● **Problem description**:
Please write out the whole listing below line for line, keeping every entry unchanged.

● **The data**:
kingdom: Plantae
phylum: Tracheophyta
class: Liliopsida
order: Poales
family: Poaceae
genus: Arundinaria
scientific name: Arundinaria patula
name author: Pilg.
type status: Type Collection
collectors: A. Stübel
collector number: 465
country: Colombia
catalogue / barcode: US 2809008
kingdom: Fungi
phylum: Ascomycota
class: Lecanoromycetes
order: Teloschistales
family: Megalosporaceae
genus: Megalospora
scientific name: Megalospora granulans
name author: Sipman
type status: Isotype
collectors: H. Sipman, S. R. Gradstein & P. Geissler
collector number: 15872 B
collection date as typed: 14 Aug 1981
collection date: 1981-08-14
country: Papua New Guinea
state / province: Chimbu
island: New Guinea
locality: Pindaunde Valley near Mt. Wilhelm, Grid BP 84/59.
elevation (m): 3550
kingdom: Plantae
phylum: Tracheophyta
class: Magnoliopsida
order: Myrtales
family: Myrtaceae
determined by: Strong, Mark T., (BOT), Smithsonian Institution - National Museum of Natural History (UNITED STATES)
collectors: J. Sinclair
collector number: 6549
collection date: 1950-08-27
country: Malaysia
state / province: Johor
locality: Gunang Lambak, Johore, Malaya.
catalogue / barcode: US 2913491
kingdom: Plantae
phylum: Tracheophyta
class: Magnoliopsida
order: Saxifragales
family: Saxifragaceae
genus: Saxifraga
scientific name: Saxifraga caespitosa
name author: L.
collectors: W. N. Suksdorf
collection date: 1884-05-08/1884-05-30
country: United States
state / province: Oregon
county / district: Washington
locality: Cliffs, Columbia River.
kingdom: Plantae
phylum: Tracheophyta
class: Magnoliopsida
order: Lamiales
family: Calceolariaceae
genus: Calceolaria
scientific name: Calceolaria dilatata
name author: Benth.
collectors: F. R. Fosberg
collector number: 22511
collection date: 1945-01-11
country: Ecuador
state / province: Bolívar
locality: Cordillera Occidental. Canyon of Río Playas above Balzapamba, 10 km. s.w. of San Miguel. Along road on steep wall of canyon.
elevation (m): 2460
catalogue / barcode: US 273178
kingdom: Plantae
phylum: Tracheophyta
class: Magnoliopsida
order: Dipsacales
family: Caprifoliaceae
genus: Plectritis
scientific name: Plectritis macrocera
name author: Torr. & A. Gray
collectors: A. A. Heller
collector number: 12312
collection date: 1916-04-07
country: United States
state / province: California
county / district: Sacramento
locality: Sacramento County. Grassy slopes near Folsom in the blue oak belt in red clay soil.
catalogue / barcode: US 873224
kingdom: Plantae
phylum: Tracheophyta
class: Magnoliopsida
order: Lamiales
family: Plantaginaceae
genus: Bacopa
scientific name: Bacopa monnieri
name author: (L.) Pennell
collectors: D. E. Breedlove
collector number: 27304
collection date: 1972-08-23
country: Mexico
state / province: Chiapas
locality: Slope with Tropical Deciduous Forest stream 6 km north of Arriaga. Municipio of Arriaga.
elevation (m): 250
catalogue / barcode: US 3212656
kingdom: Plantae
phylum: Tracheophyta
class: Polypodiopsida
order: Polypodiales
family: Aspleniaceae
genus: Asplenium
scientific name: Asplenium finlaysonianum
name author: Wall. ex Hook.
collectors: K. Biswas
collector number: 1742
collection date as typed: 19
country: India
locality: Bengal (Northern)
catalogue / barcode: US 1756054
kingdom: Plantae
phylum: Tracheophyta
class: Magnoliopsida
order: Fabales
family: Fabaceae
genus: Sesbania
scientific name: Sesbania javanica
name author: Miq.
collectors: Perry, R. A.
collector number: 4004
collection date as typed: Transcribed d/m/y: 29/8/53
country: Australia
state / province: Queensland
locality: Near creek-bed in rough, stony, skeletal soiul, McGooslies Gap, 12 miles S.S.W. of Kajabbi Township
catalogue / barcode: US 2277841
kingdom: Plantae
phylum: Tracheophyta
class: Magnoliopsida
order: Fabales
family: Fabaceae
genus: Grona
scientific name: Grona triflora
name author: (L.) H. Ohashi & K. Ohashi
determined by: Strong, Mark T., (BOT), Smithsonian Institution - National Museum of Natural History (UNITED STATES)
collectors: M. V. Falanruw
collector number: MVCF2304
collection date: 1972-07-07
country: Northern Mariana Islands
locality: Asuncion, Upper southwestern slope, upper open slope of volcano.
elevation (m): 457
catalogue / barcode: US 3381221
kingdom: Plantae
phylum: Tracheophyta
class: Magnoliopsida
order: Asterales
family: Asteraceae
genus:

● **The response**:
kingdom: Plantae
phylum: Tracheophyta
class: Liliopsida
order: Poales
family: Poaceae
genus: Arundinaria
scientific name: Arundinaria patula
name author: Pilg.
type status: Type Collection
collectors: A. Stübel
collector number: 465
country: Colombia
catalogue / barcode: US 2809008
kingdom: Fungi
phylum: Ascomycota
class: Lecanoromycetes
order: Teloschistales
family: Megalosporaceae
genus: Megalospora
scientific name: Megalospora granulans
name author: Sipman
type status: Isotype
collectors: H. Sipman, S. R. Gradstein & P. Geissler
collector number: 15872 B
collection date as typed: 14 Aug 1981
collection date: 1981-08-14
country: Papua New Guinea
state / province: Chimbu
island: New Guinea
locality: Pindaunde Valley near Mt. Wilhelm, Grid BP 84/59.
elevation (m): 3550
kingdom: Plantae
phylum: Tracheophyta
class: Magnoliopsida
order: Myrtales
family: Myrtaceae
determined by: Strong, Mark T., (BOT), Smithsonian Institution - National Museum of Natural History (UNITED STATES)
collectors: J. Sinclair
collector number: 6549
collection date: 1950-08-27
country: Malaysia
state / province: Johor
locality: Gunang Lambak, Johore, Malaya.
catalogue / barcode: US 2913491
kingdom: Plantae
phylum: Tracheophyta
class: Magnoliopsida
order: Saxifragales
family: Saxifragaceae
genus: Saxifraga
scientific name: Saxifraga caespitosa
name author: L.
collectors: W. N. Suksdorf
collection date: 1884-05-08/1884-05-30
country: United States
state / province: Oregon
county / district: Washington
locality: Cliffs, Columbia River.
kingdom: Plantae
phylum: Tracheophyta
class: Magnoliopsida
order: Lamiales
family: Calceolariaceae
genus: Calceolaria
scientific name: Calceolaria dilatata
name author: Benth.
collectors: F. R. Fosberg
collector number: 22511
collection date: 1945-01-11
country: Ecuador
state / province: Bolívar
locality: Cordillera Occidental. Canyon of Río Playas above Balzapamba, 10 km. s.w. of San Miguel. Along road on steep wall of canyon.
elevation (m): 2460
catalogue / barcode: US 273178
kingdom: Plantae
phylum: Tracheophyta
class: Magnoliopsida
order: Dipsacales
family: Caprifoliaceae
genus: Plectritis
scientific name: Plectritis macrocera
name author: Torr. & A. Gray
collectors: A. A. Heller
collector number: 12312
collection date: 1916-04-07
country: United States
state / province: California
county / district: Sacramento
locality: Sacramento County. Grassy slopes near Folsom in the blue oak belt in red clay soil.
catalogue / barcode: US 873224
kingdom: Plantae
phylum: Tracheophyta
class: Magnoliopsida
order: Lamiales
family: Plantaginaceae
genus: Bacopa
scientific name: Bacopa monnieri
name author: (L.) Pennell
collectors: D. E. Breedlove
collector number: 27304
collection date: 1972-08-23
country: Mexico
state / province: Chiapas
locality: Slope with Tropical Deciduous Forest stream 6 km north of Arriaga. Municipio of Arriaga.
elevation (m): 250
catalogue / barcode: US 3212656
kingdom: Plantae
phylum: Tracheophyta
class: Polypodiopsida
order: Polypodiales
family: Aspleniaceae
genus: Asplenium
scientific name: Asplenium finlaysonianum
name author: Wall. ex Hook.
collectors: K. Biswas
collector number: 1742
collection date as typed: 19
country: India
locality: Bengal (Northern)
catalogue / barcode: US 1756054
kingdom: Plantae
phylum: Tracheophyta
class: Magnoliopsida
order: Fabales
family: Fabaceae
genus: Sesbania
scientific name: Sesbania javanica
name author: Miq.
collectors: Perry, R. A.
collector number: 4004
collection date as typed: Transcribed d/m/y: 29/8/53
country: Australia
state / province: Queensland
locality: Near creek-bed in rough, stony, skeletal soiul, McGooslies Gap, 12 miles S.S.W. of Kajabbi Township
catalogue / barcode: US 2277841
kingdom: Plantae
phylum: Tracheophyta
class: Magnoliopsida
order: Fabales
family: Fabaceae
genus: Grona
scientific name: Grona triflora
name author: (L.) H. Ohashi & K. Ohashi
determined by: Strong, Mark T., (BOT), Smithsonian Institution - National Museum of Natural History (UNITED STATES)
collectors: M. V. Falanruw
collector number: MVCF2304
collection date: 1972-07-07
country: Northern Mariana Islands
locality: Asuncion, Upper southwestern slope, upper open slope of volcano.
elevation (m): 457
catalogue / barcode: US 3381221
kingdom: Plantae
phylum: Tracheophyta
class: Magnoliopsida
order: Asterales
family: Asteraceae
genus:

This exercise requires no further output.